▶ [EXCERPT]

== Segment start ==

SELECT * FROM Celko September 2011

Return with me now to those thrilling days of yesteryear .. the late 1970s. This was when programming moved from a bunch of loose ad hoc tricks and looser tools to an engineering discipline and applied mathematics.

The term “software engineering” was actually invented twice: once to get funding for a conference from the military in Europe and once by Kenneth Kolence. Younger programmers will not remember him, but he was one of the founders of Boole & Babbage, the first software products company in Silicon Valley.

Mr. Kolence saw an airplane and thought that the pilot was trusting his life to physics and engineering. Kolence thought to himself that he would never trust software that way. This led him to invent the idea of “software physics,” which he put into a book (Introduction to Software Physics by Kenneth W. Kolence; McGraw-Hill, 1985, ISBN 978-0070352476).

== Segment end ==

▶ [REQUIRED ACTION 1] Copy out the text lines of the listing below exactly as they appear, from start to finish, and leave the pictures out of your copy.

▶ [TASK MATERIAL]
== Segment start ==

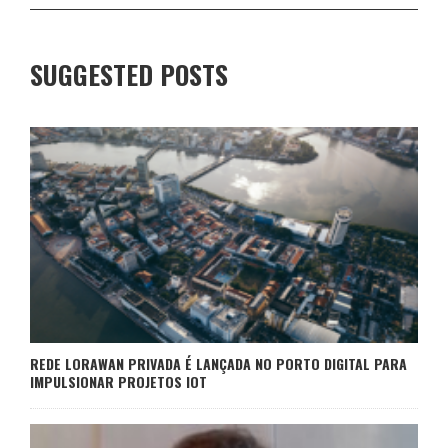
SUGGESTED POSTS
REDE LORAWAN PRIVADA É LANÇADA NO PORTO DIGITAL PARA
IMPULSIONAR PROJETOS IOT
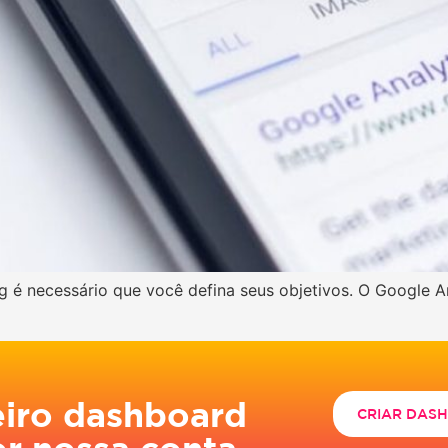
g é necessário que você defina seus objetivos. O Google 
eiro dashboard
CRIAR DAS
or nossa conta.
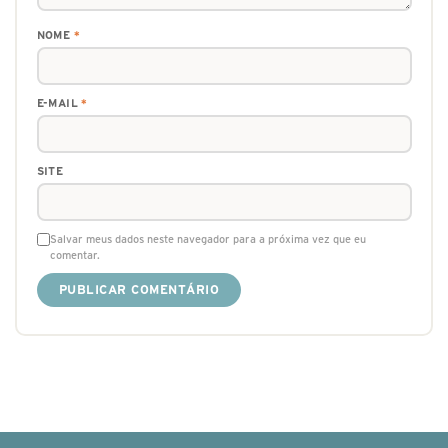
NOME
*
E-MAIL
*
SITE
Salvar meus dados neste navegador para a próxima vez que eu
comentar.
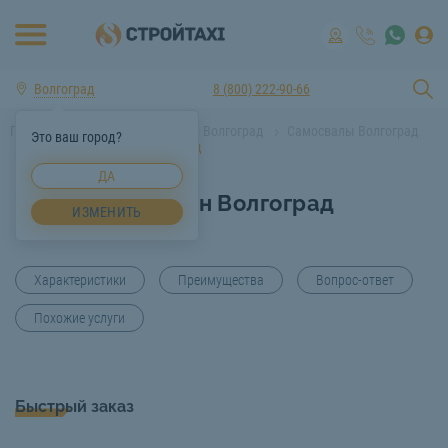
Волгоград
8 (800) 222-90-66
Главная
Аренда спецтехники Волгоград
Самосвалы Волгоград
Это ваш город?
Самосвал 15 тонн Волгоград
ДА
Самосвал 15 тонн Волгоград
ИЗМЕНИТЬ
Характеристики
Преимущества
Вопрос-ответ
Похожие услуги
Быстрый заказ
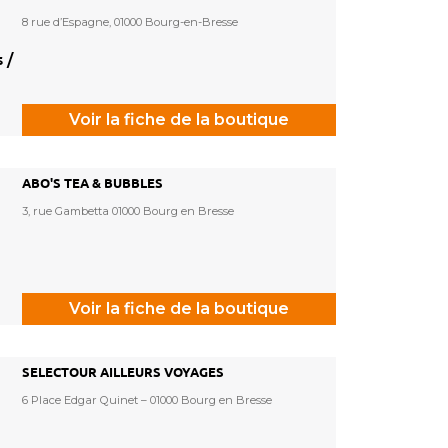
8 rue d’Espagne, 01000 Bourg-en-Bresse
 /
Voir la fiche de la boutique
ABO'S TEA & BUBBLES
3, rue Gambetta 01000 Bourg en Bresse
Voir la fiche de la boutique
SELECTOUR AILLEURS VOYAGES
6 Place Edgar Quinet – 01000 Bourg en Bresse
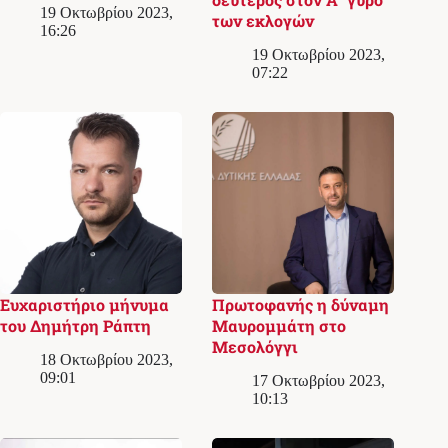
19 Οκτωβρίου 2023,
των εκλογών
16:26
19 Οκτωβρίου 2023,
07:22
Ευχαριστήριο μήνυμα
Πρωτοφανής η δύναμη
του Δημήτρη Ράπτη
Μαυρομμάτη στο
Μεσολόγγι
18 Οκτωβρίου 2023,
09:01
17 Οκτωβρίου 2023,
10:13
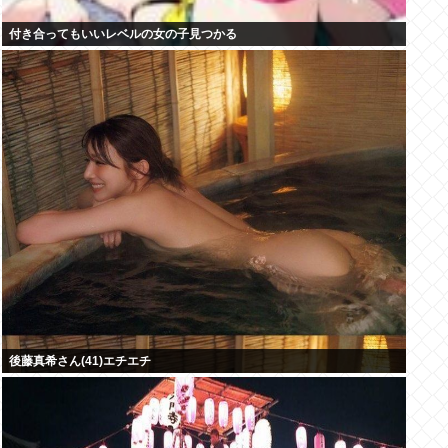
付き合ってもいいレベルの女の子見つかる
後藤真希さん(41)エチエチ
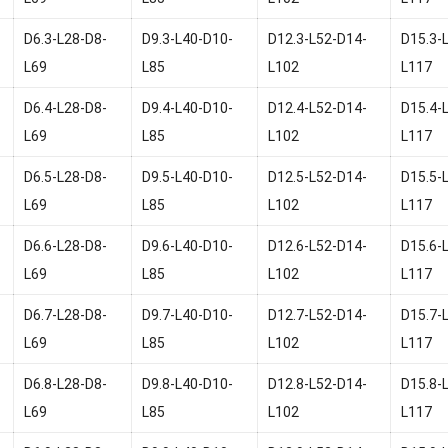
D6.3-L28-D8-
D9.3-L40-D10-
D12.3-L52-D14-
D15.3-
L69
L85
L102
L117
D6.4-L28-D8-
D9.4-L40-D10-
D12.4-L52-D14-
D15.4-
L69
L85
L102
L117
D6.5-L28-D8-
D9.5-L40-D10-
D12.5-L52-D14-
D15.5-
L69
L85
L102
L117
D6.6-L28-D8-
D9.6-L40-D10-
D12.6-L52-D14-
D15.6-
L69
L85
L102
L117
D6.7-L28-D8-
D9.7-L40-D10-
D12.7-L52-D14-
D15.7-
L69
L85
L102
L117
D6.8-L28-D8-
D9.8-L40-D10-
D12.8-L52-D14-
D15.8-
L69
L85
L102
L117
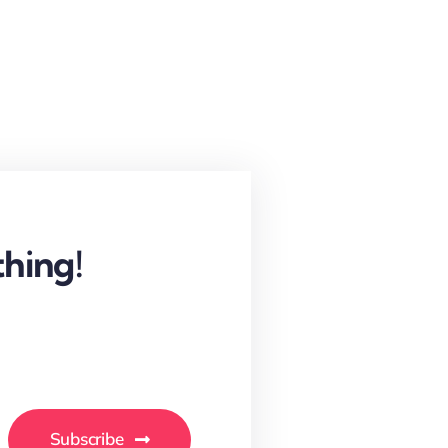
hing!
.
Subscribe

== Segment end ==

▶ [REQUIRED ACTION 2] The column gives publication details for Kolence's book in parentheses. List each of those details.

▶ [YOUR SOLUTION 1]
SUGGESTED POSTS
REDE LORAWAN PRIVADA É LANÇADA NO PORTO DIGITAL PARA
IMPULSIONAR PROJETOS IOT
g é necessário que você defina seus objetivos. O Google 
eiro dashboard
CRIAR DAS
or nossa conta.
NOME
*
E-MAIL
*
SITE
Salvar meus dados neste navegador para a próxima vez que eu
comentar.
Волгоград
8 (800) 222-90-66
Главная
Аренда спецтехники Волгоград
Самосвалы Волгоград
Это ваш город?
Самосвал 15 тонн Волгоград
ДА
Самосвал 15 тонн Волгоград
ИЗМЕНИТЬ
Характеристики
Преимущества
Вопрос-ответ
Похожие услуги
Быстрый заказ
8 rue d’Espagne, 01000 Bourg-en-Bresse
 /
Voir la fiche de la boutique
ABO'S TEA & BUBBLES
3, rue Gambetta 01000 Bourg en Bresse
Voir la fiche de la boutique
SELECTOUR AILLEURS VOYAGES
6 Place Edgar Quinet – 01000 Bourg en Bresse
19 Οκτωβρίου 2023,
των εκλογών
16:26
19 Οκτωβρίου 2023,
07:22
Ευχαριστήριο μήνυμα
Πρωτοφανής η δύναμη
του Δημήτρη Ράπτη
Μαυρομμάτη στο
Μεσολόγγι
18 Οκτωβρίου 2023,
09:01
17 Οκτωβρίου 2023,
10:13
付き合ってもいいレベルの女の子見つかる
後藤真希さん(41)エチエチ
D6.3-L28-D8-
D9.3-L40-D10-
D12.3-L52-D14-
D15.3-
L69
L85
L102
L117
D6.4-L28-D8-
D9.4-L40-D10-
D12.4-L52-D14-
D15.4-
L69
L85
L102
L117
D6.5-L28-D8-
D9.5-L40-D10-
D12.5-L52-D14-
D15.5-
L69
L85
L102
L117
D6.6-L28-D8-
D9.6-L40-D10-
D12.6-L52-D14-
D15.6-
L69
L85
L102
L117
D6.7-L28-D8-
D9.7-L40-D10-
D12.7-L52-D14-
D15.7-
L69
L85
L102
L117
D6.8-L28-D8-
D9.8-L40-D10-
D12.8-L52-D14-
D15.8-
L69
L85
L102
L117
hing!
.
Subscribe

▶ [YOUR SOLUTION 2]
- Title: Introduction to Software Physics
- Author: Kenneth W. Kolence
- Publisher: McGraw-Hill
- Year: 1985
- ISBN: 978-0070352476